Another highlight of Live 1966
is the end of “Leopard-Skin Pill-Box Hat," a track from Blonde on Blonde
. Once Dylan is finished with the song, he rants into his microphone, saying something about the audience. He sounds too messed up on whatever pills he was taking at the time to make much sense, but the crowd takes it as some sort of victory and cheers loudly, maybe thinking that the rock ‘n’ roll would stop. The night was far from over, though, and Dylan gets right back to business with a terrific take on “One Too Many Mornings," a song from The Times They Are A-Changin’
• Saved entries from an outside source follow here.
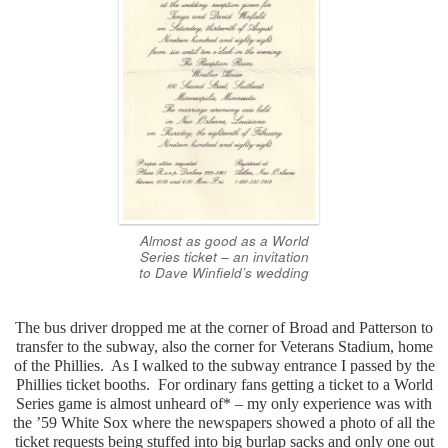
Almost as good as a World
Series ticket – an invitation
to Dave Winfield’s wedding
The bus driver dropped me at the corner of Broad and Patterson to
transfer to the subway, also the corner for Veterans Stadium, home
of the Phillies. As I walked to the subway entrance I passed by the
Phillies ticket booths. For ordinary fans getting a ticket to a World
Series game is almost unheard of* – my only experience was with
the ’59 White Sox where the newspapers showed a photo of all the
ticket requests being stuffed into big burlap sacks and only one out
. The original was quiet and peaceful, but this version is a brand new arrangement that even features backing vocals from the band. Following “One Too Many Mornings" is “Ballad of a Thin Man," a song Dylan actually wrote partly about his transformation from acoustic instruments to electric instruments. “Something’s happening," he sings, his delivery so nasty you can practically hear the sneer that must have been spread across his face. “But you don’t know what it is. Do you, Mr. Jones?" It’s another highlight of a disc full of highlights, but nothing, and I mean nothing, comes close to the set’s finale.
The version of “Like a Rolling Stone" recorded that night actually begins with the very end of “Ballad of a Thin Man," when the fan I already mentioned hollers “Judas!" at the top of his lungs. The crowd finds it funny and others even join in, wanting to hear at least one folk tune before the night ends. And then, unbelievably, Dylan responds. After all of the blood, sweat and tears that come with touring the globe, after all the energy he’s spent, the only responses he receives night after night are insults and loud booing. And after taking it for all that time, after reading all the articles about how he’s sold out and how he’s turned his back on his fans, Dylan responds to all of it with two lines ...
I don’t believe you!
You’re a liar!
… And then, turning to Jones and the rest of the band, he delivers one more command …
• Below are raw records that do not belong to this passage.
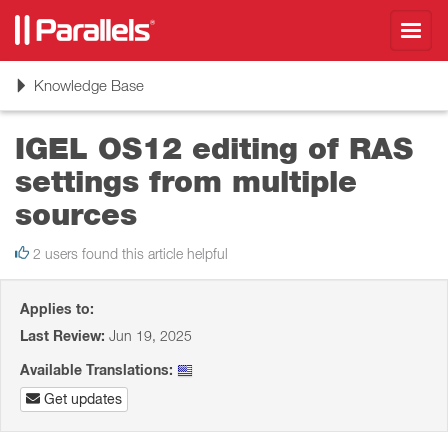
Toggl
navig
Toggle
Knowledge Base
navigation
IGEL OS12 editing of RAS
settings from multiple
sources
2 users found this article helpful
Applies to:
Last Review:
Jun 19, 2025
Available Translations:
Get updates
… and that’s exactly what the band does. In interviews, Jones has said he pounded his kit to kick off “Like a Rolling Stone" as loud as he had in his entire life, and the rest of the band plays with just as much energy, especially Dylan, who sounds like he’s in a different place during the entire track. This is rock ‘n’ roll, friends, top-notch, unstoppable rock ‘n’ roll. In fact, I can say without even thinking twice that this is the finest rock ‘n’ roll I’ve ever
heard. Better than Keith Moon and Pete Townshend when the Who was at its peak, better than the Stooges when Iggy was on fire and, yes, better than anything
the Beatles, Rolling Stones or Led Zeppelin ever
did. And I’m a fan, a huge fan, of all of those bands.
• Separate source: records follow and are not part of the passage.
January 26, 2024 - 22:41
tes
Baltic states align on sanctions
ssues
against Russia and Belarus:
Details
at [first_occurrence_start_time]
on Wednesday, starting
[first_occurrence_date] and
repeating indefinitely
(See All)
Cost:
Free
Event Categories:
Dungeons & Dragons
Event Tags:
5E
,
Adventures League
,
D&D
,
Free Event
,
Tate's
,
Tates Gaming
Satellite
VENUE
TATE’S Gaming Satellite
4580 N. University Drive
I’ve always believed serious music fans treat their favorite recordings like a warrior treats his weapon; no matter what else happens, when its time to go to war, the fan knows those songs will be there to help guide them. And for me, guiding me as I take on whatever might get in my way will be this version of “Like a Rolling Stone," the best recording of the best song by the best songwriter of all time. And this isn’t me going fanboy on you all. I dig Dylan, sure, but I would never say the man was perfect or that he could do no wrong. It's just that, on this particular night, the man was as close to perfect as a musician can get and he could do no wrong. And that's not hyperbole, that's the truth.